5.1 Performance of the Controllers to Different Input Wave Signals—of Alternating Frequency and Amplitude

The piezoactuator has been subjected to different input wave signals and alteration of frequency (0.25 Hz, 0.5 Hz and 1 Hz) and alteration of amplitude (2.5 µm, 5 µm and 10 µm). For all the controllers, a common phenomenon is observed—the tracking error increases with increase in input frequency, and also with an increment in input wave signal amplitude. Among the comparison of different controllers, M-IMC is seen to offer the least error value for all frequencies, apart from 1 Hz. For input signal of frequency 1 Hz, RLSE is seen to has better performance as compared to other controllers. As seen in Table 6, it can be concluded that for a majority of input signals, the order of controller performance is as follows: M-IMC, RLSE, FF + FB and FF.

5.2 Performance Evaluation of the Controllers to a Mixed-Amplitudes, Mixed-Frequency Input Wave Signal

For a single mixed-amplitude, mixed-frequency signal of as shown in Fig. 3, the RMS tracking error has been tabulated in Table 6, in increasing order of controller effectiveness.

Fig. 3

Mixed-amplitude, mixed-frequency input sinusoidal wave signal

6 Zero Path Tracking Conjunction with Impulse Disturbances (Delay 1 s, Sample Time 20 s)
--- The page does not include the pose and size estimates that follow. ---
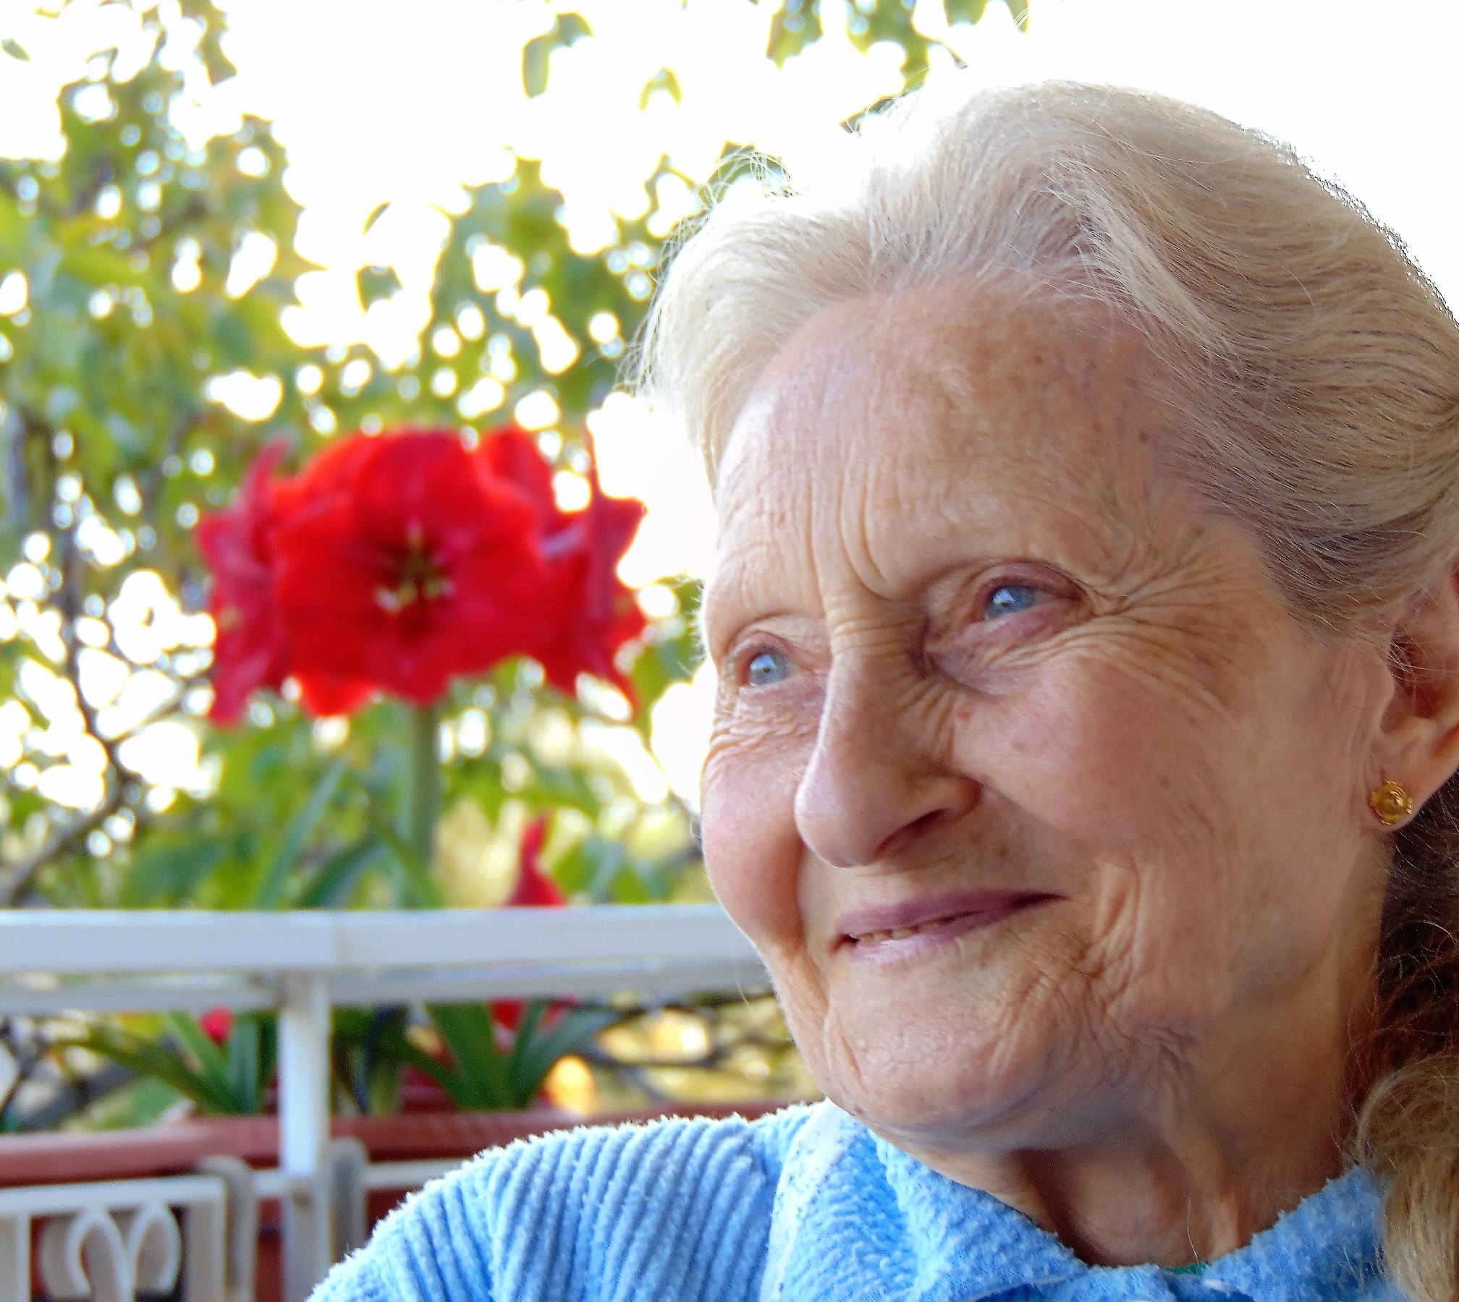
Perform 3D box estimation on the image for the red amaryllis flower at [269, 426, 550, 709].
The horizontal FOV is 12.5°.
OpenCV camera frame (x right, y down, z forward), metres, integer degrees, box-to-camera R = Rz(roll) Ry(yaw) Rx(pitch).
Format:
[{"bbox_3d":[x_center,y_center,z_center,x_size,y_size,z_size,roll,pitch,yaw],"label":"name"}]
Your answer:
[{"bbox_3d":[-0.189,-0.049,3.910,0.162,0.163,0.110,0,-2,-2],"label":"red amaryllis flower"}]

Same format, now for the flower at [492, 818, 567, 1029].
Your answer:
[{"bbox_3d":[-0.118,0.165,4.000,0.065,0.130,0.120,0,-2,-6],"label":"flower"}]

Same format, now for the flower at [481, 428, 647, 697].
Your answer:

The response of the controllers to set point tracking against an impulse disturbance of width 20 s at t = 20 s is shown in Fig. 4. FF + FB control settles at 21.31 s; however, the response has a prominent undershoot (magnitude 0.27) along with presence of oscillation. The overshoot value for RLSE starts from a magnitude of 0.8 (less than one) and the response settles at 26.9 s, without any oscillation. M-IMC is noticed to have the broad settling time of 32.5 s.

Fig. 4

a Impulse disturbance of 20 to 40 s, b zero path traking performance of the RSLE,M-IMC and FF + FB controllers for impulse disturbances

7 Zero Path Tracking with Step Input Conjunction with Impulse Disturbances

Similar nature of controller performance is observed for the system when subject to step input with an impulse disturbance shown in Fig. 5. The controllers can be arranged in order of least settling time as FF + FB (presence of undershoot), RLSE and M-IMC.

Fig. 5

System response of step input with impulse disturbance for piezoelectric stack actuator

8 Zero Set Point Tracking with Gaussian Noise

For a zero set point tracking of the piezoplant, it is subjected to Gaussian noise. Figure 6 shows the response of the different controllers with unity noise variance. Analyzing the response, it can be observed that the controller tracking performance with Gaussian noise can be arranged in the following order RLSE, M-IMC, FF + FB.

Fig. 6

PZA system response for zero set point tracking with Gaussian response of variance one

9 Conclusion

This study is focused on comparative analysis of two predominant classes of piezoelectric stack actuator and the results have been considered for different test cases.

Result indicates that a specific type of controller outperforms the other under certain circumstances and needs to be chosen depending upon the application. Modified IMC is observed to lend considerable improvement in performance for sinusoidal motion tracking and parametric uncertainty while RLSE shows a very good performance for disturbance rejection of external Gaussian noise, both as process and as measurement noise, and FF + FB controller has the least settling time with respect to set point tracking with impulse disturbance.